Prud’homme

Prud’homme

Der Prud'homme, übersetzt etwa „kluger/vorsichtiger Mann“, umschrieb im Frankreich des hohen Mittelalters ein ritterliches Ideal. Er gilt als ein mittelalterliches Äquivalent zum späteren „Ehrenmann“ (gentilhomme). Der Begriff der prud'homie vereint die Tugend der Tapferkeit (fortitudo) mit der Weisheit (sapientia) und beschreibt die weise Kampfentschlossenheit, in der ein Ritter sein Ungestüm durch Klugheit (prudentia), Umsicht und Gottvertrauen mäßigt. Im Mittelalter wurde die für den Prud'homme zentrale Tugend der Klugheit vor allem als die Vorsicht (franz: prudence) verstanden, die ein Mensch besitzen musste, um Sünden zu entgehen.

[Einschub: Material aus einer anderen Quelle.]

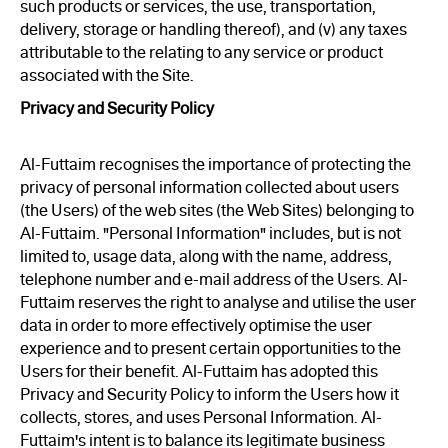
such products or services, the use, transportation,
delivery, storage or handling thereof), and (v) any taxes
attributable to the relating to any service or product
associated with the Site.
Privacy and Security Policy
Al-Futtaim recognises the importance of protecting the
privacy of personal information collected about users
(the Users) of the web sites (the Web Sites) belonging to
Al-Futtaim. "Personal Information" includes, but is not
limited to, usage data, along with the name, address,
telephone number and e-mail address of the Users. Al-
Futtaim reserves the right to analyse and utilise the user
data in order to more effectively optimise the user
experience and to present certain opportunities to the
Users for their benefit. Al-Futtaim has adopted this
Privacy and Security Policy to inform the Users how it
collects, stores, and uses Personal Information. Al-
Futtaim's intent is to balance its legitimate business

Demnach ein kluger Mensch in seinem Handeln jede nur mögliche Konsequenz mit einbezieht und somit im Hinblick auf die Zukunft vorsichtig agiert.

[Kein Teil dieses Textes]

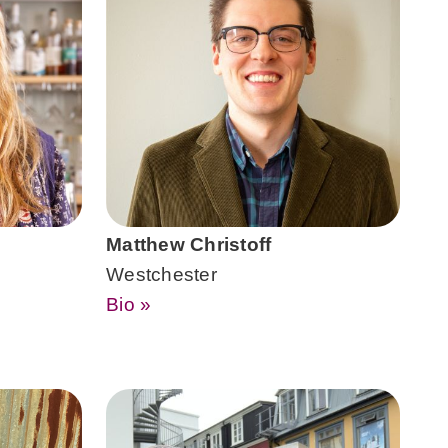
Matthew Christoff
Westchester
Bio »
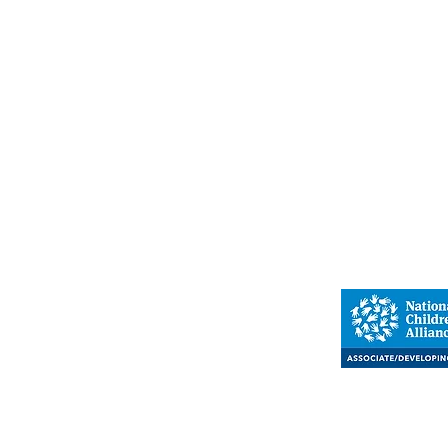
Warren
Children's A
110A East St
Warren, PA
(814) 
Proud member o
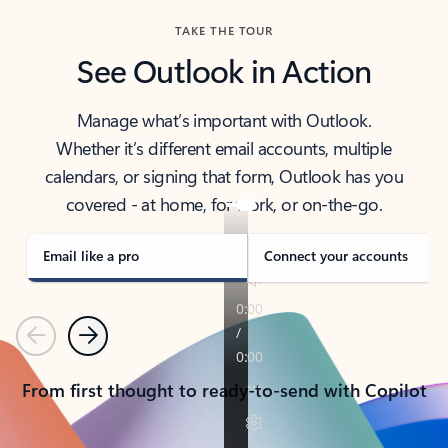
TAKE THE TOUR
See Outlook in Action
Manage what’s important with Outlook.
Whether it’s different email accounts, multiple
calendars, or signing that form, Outlook has you
covered - at home, for work, or on-the-go.
Email like a pro
Connect your accounts
Previous
Next
From first thought to ready-to-send with Copilot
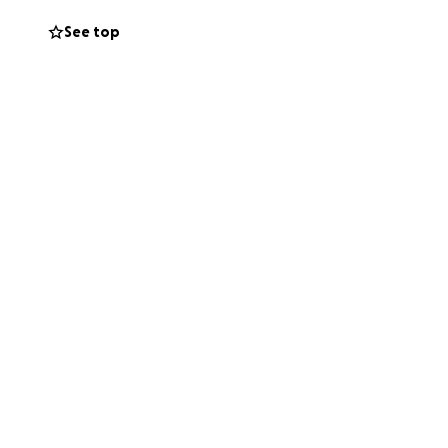
e.
See top
 able to help.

Zur Wende des 12. zum 13. Jahrhundert verkörperte der Prud’homme eine Entwicklung sittlicher Werte und trat bis zur Mitte des 13. Jahrhunderts an die Stelle der Ideale des tapferen und höfischen Ritters. Er bezeichnete den, der moralische Autorität besitzt und voller Verdienste sei, der sich an sittliche Werte religiöser Prägung hält. Der Chronist Jean de Joinville erkannte in dem König Philipp II. August (1165–1223) den Begründer des Prud'homme, indem er ihm den Herzog Hugo III. von Burgund als preuhomme gegenüber stellte, der zwar tapfer (preu von preux/tapfer), aber nicht klug noch gottesfürchtig gewesen sei.[1]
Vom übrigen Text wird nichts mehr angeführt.